→ **AIM OF THE EXERCISE**
Please repeat the whole listing exactly, but leave the pictures out.

→ **STUDY MATERIAL**

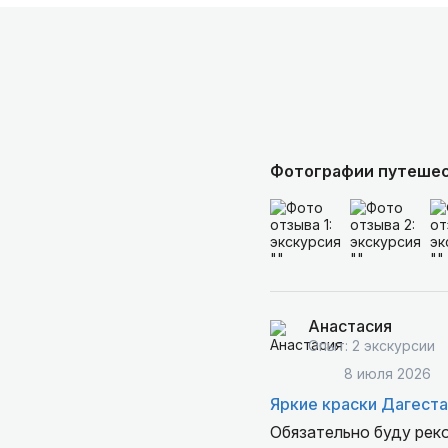
Фотографии путеше
Анастасия
Опыт: 2 экскурсии
8 июля 2026
Яркие краски Дагеста
Обязательно буду реко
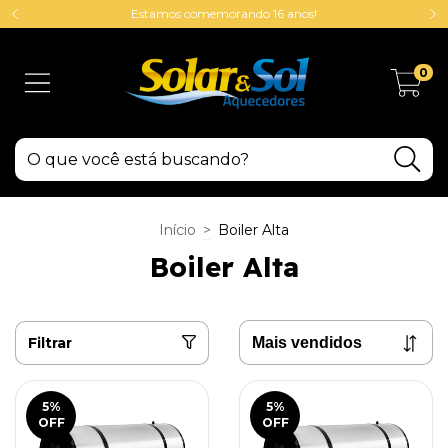
Estamos comemorando 16 anos!
0
Início
>
Boiler Alta
Boiler Alta
Filtrar
5
%
5
%
OFF
OFF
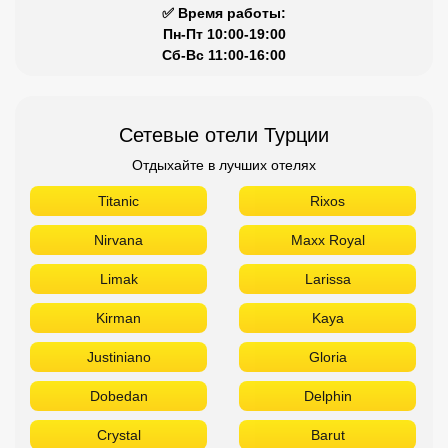
✅ Время работы:
Пн-Пт 10:00-19:00
Сб-Вс 11:00-16:00
Сетевые отели Турции
Отдыхайте в лучших отелях
Titanic
Rixos
Nirvana
Maxx Royal
Limak
Larissa
Kirman
Kaya
Justiniano
Gloria
Dobedan
Delphin
Crystal
Barut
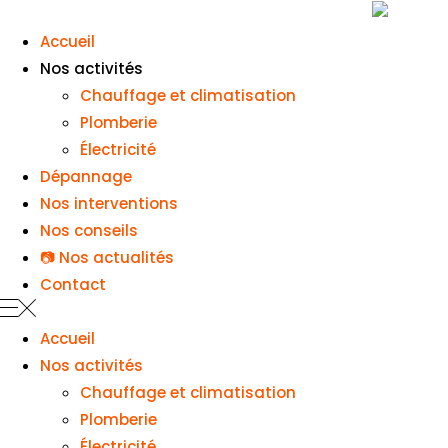
Panneau de gestion des cookies
Accueil
Nos activités
Chauffage et climatisation
Plomberie
Électricité
Dépannage
Nos interventions
Nos conseils
📷 Nos actualités
Contact
Accueil
Nos activités
Chauffage et climatisation
Plomberie
Électricité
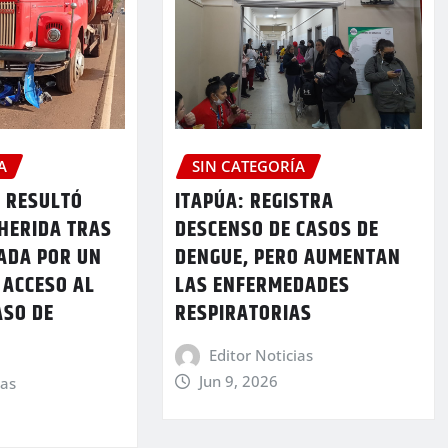
A
SIN CATEGORÍA
A RESULTÓ
ITAPÚA: REGISTRA
HERIDA TRAS
DESCENSO DE CASOS DE
ADA POR UN
DENGUE, PERO AUMENTAN
 ACCESO AL
LAS ENFERMEDADES
ASO DE
RESPIRATORIAS
N
Editor Noticias
Jun 9, 2026
ias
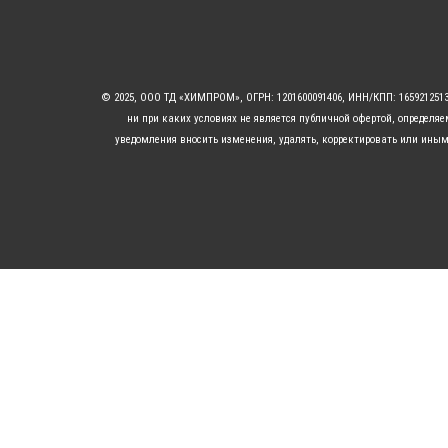
© 2025, ООО ТД «ХИМПРОМ», ОГРН: 1201600091406, ИНН/КПП: 16592125
ни при каких условиях не является публичной офертой, определя
уведомления вносить изменения, удалять, корректировать или иным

→ **TASK RESPONSE**
Фотографии путеше
Анастасия
Опыт: 2 экскурсии
8 июля 2026
Яркие краски Дагеста
Обязательно буду реко
Estamos comemorando 16 anos!
0
Início
>
Boiler Alta
Boiler Alta
Filtrar
5
%
5
%
OFF
OFF
✅ Время работы:
Пн-Пт 10:00-19:00
Сб-Вс 11:00-16:00
Сетевые отели Турции
Отдыхайте в лучших отелях
Titanic
Rixos
Nirvana
Maxx Royal
Limak
Larissa
Kirman
Kaya
Justiniano
Gloria
Dobedan
Delphin
Crystal
Barut
Panneau de gestion des cookies
Accueil
Nos activités
Chauffage et climatisation
Plomberie
Électricité
Dépannage
Nos interventions
Nos conseils
📷 Nos actualités
Contact
Accueil
Nos activités
Chauffage et climatisation
Plomberie
Électricité
A
SIN CATEGORÍA
A RESULTÓ
ITAPÚA: REGISTRA
HERIDA TRAS
DESCENSO DE CASOS DE
ADA POR UN
DENGUE, PERO AUMENTAN
 ACCESO AL
LAS ENFERMEDADES
ASO DE
RESPIRATORIAS
N
Editor Noticias
Jun 9, 2026
ias
© 2025, ООО ТД «ХИМПРОМ», ОГРН: 1201600091406, ИНН/КПП: 16592125
ни при каких условиях не является публичной офертой, определя
уведомления вносить изменения, удалять, корректировать или иным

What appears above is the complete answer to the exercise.